TensorWasm
Wasmtime Fork Assessment
Wasmtime Fork Assessment
Decision
TensorWasm does NOT fork Wasmtime.
The original question was whether to configure Cranelift's existing flags or
fork wasmtime-cranelift to install a compilation hook that flags GPU-offload
candidates. After investigation we chose a third path: walk a simplified
intermediate representation (see [tensor_wasm_jit::detector::BlockIR]) that the
TensorWasm front-end populates from the Wasm bytes via wasmparser.
This avoids:
- A long-lived patch against
wasmtime-craneliftthat drifts with every upstream minor release. - A maintenance burden that diverges from upstream JIT improvements.

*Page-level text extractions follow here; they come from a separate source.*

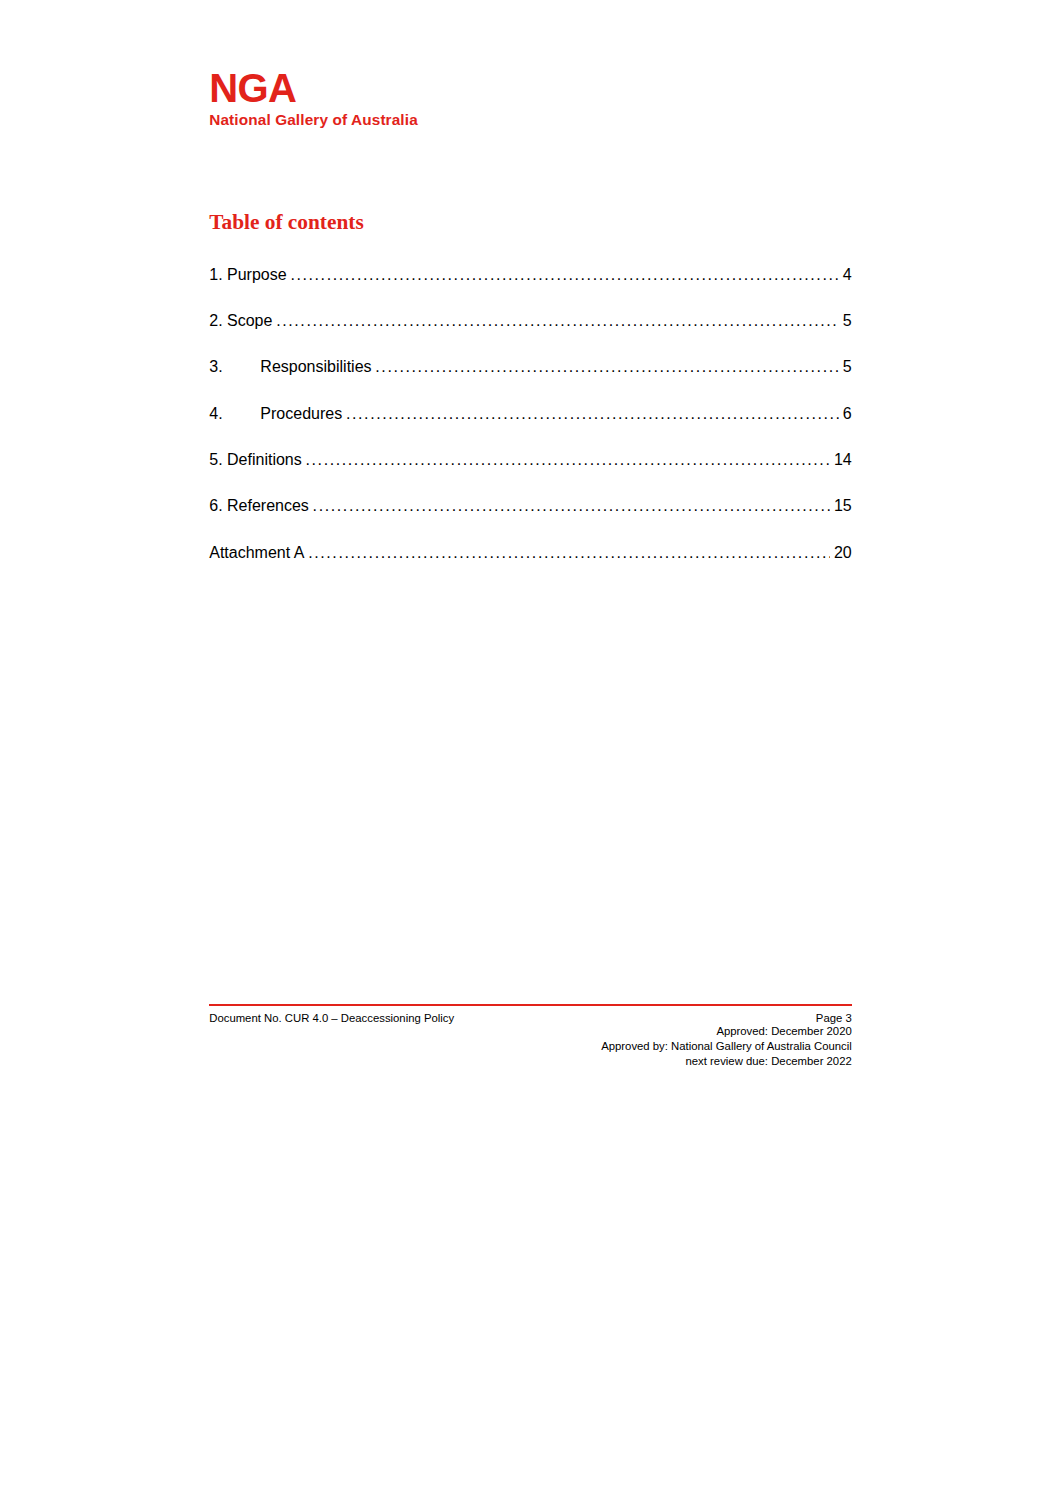NGA National Gallery of Australia
Table of contents
1. Purpose .................................................................................................................. 4
2. Scope ....................................................................................................................... 5
3. Responsibilities ......................................................................................................... 5
4. Procedures .............................................................................................................. 6
5. Definitions ............................................................................................................. 14
6. References ............................................................................................................. 15
Attachment A ............................................................................................................ 20
Document No. CUR 4.0 – Deaccessioning Policy
Page 3
Approved: December 2020
Approved by: National Gallery of Australia Council
next review due: December 2022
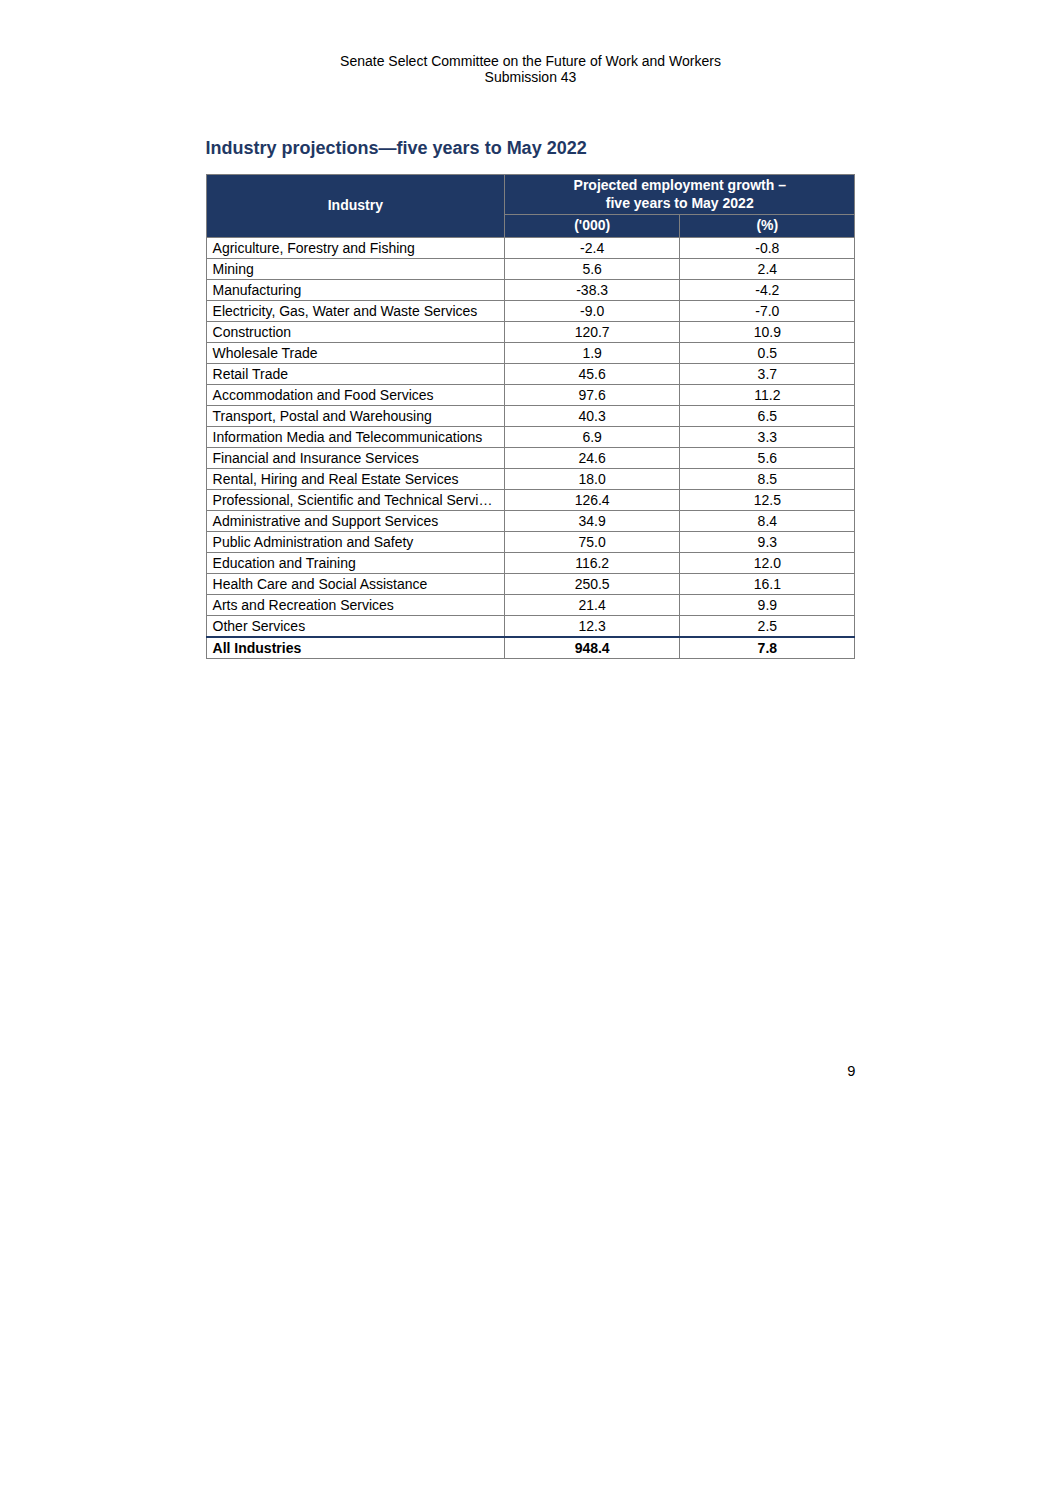Senate Select Committee on the Future of Work and Workers
Submission 43
Industry projections—five years to May 2022
| Industry | Projected employment growth – five years to May 2022 |
| --- | --- |
| ('000) | (%) |
| Agriculture, Forestry and Fishing | -2.4 | -0.8 |
| Mining | 5.6 | 2.4 |
| Manufacturing | -38.3 | -4.2 |
| Electricity, Gas, Water and Waste Services | -9.0 | -7.0 |
| Construction | 120.7 | 10.9 |
| Wholesale Trade | 1.9 | 0.5 |
| Retail Trade | 45.6 | 3.7 |
| Accommodation and Food Services | 97.6 | 11.2 |
| Transport, Postal and Warehousing | 40.3 | 6.5 |
| Information Media and Telecommunications | 6.9 | 3.3 |
| Financial and Insurance Services | 24.6 | 5.6 |
| Rental, Hiring and Real Estate Services | 18.0 | 8.5 |
| Professional, Scientific and Technical Services | 126.4 | 12.5 |
| Administrative and Support Services | 34.9 | 8.4 |
| Public Administration and Safety | 75.0 | 9.3 |
| Education and Training | 116.2 | 12.0 |
| Health Care and Social Assistance | 250.5 | 16.1 |
| Arts and Recreation Services | 21.4 | 9.9 |
| Other Services | 12.3 | 2.5 |
| All Industries | 948.4 | 7.8 |
9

- The risk of subtle correctness bugs at the CLIF-rewrite boundary.
Cost
The trade-off is that TensorWasm's detector cannot see Cranelift's downstream optimisation results (register pressure, constant folding, loop unrolling). In practice this matters less than expected because:
- The detector triggers based on structural features (v128 op ratio,
static loop trip count) which
wasmparsercan extract directly from Wasm. - Cranelift's post-pass optimisations rarely change the v128 ratio of a basic block by more than a few percent.

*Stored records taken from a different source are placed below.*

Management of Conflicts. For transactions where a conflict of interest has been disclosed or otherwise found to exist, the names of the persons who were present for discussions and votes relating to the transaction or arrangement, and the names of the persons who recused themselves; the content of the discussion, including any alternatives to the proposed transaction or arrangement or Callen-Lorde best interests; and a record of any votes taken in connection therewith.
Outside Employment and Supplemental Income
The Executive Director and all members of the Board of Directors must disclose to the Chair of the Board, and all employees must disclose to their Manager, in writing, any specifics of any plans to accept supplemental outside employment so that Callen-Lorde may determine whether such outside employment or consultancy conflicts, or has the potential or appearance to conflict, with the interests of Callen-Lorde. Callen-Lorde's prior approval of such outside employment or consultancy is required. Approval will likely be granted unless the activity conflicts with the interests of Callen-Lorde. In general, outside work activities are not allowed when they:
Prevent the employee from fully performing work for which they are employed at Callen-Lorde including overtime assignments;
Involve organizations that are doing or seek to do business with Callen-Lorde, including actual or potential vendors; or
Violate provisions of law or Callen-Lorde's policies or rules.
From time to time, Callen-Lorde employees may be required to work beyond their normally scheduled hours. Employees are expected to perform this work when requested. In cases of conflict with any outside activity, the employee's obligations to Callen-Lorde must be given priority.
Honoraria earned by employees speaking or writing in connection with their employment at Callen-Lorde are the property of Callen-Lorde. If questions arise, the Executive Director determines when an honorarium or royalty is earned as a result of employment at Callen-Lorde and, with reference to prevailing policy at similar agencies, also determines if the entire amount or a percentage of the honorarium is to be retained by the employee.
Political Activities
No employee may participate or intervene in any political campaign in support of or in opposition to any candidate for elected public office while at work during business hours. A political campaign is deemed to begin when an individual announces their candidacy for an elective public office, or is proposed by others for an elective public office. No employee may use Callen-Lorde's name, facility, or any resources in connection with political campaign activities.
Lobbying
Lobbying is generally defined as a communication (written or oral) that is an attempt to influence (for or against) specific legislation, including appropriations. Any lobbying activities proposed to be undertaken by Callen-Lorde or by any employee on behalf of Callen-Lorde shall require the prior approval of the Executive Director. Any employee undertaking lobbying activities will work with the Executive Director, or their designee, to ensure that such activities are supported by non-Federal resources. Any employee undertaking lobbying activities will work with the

- When the detector misclassifies a candidate,
DeoptGuard(S13) catches the error at runtime and re-executes on CPU.
When we would fork
If empirical evidence shows that Cranelift's downstream IR contains
information we can't derive from wasmparser (most likely: post-inlining
trip count refinement), we revisit the decision. The risk register
(docs/RISKS.md) tracks this entry alongside the rest of
the open architectural risks.
Upstream contributions
A known upstream limitation is that Cranelift does not currently expose
cranelift::Module's CLIF passes as a public extension point. Should
upstream add such a hook, the simplified IR becomes optional and the
project can opt into richer Cranelift integration without a fork.
Status: Decision of record. Last reviewed: 2026-05-28 (v0.3.7).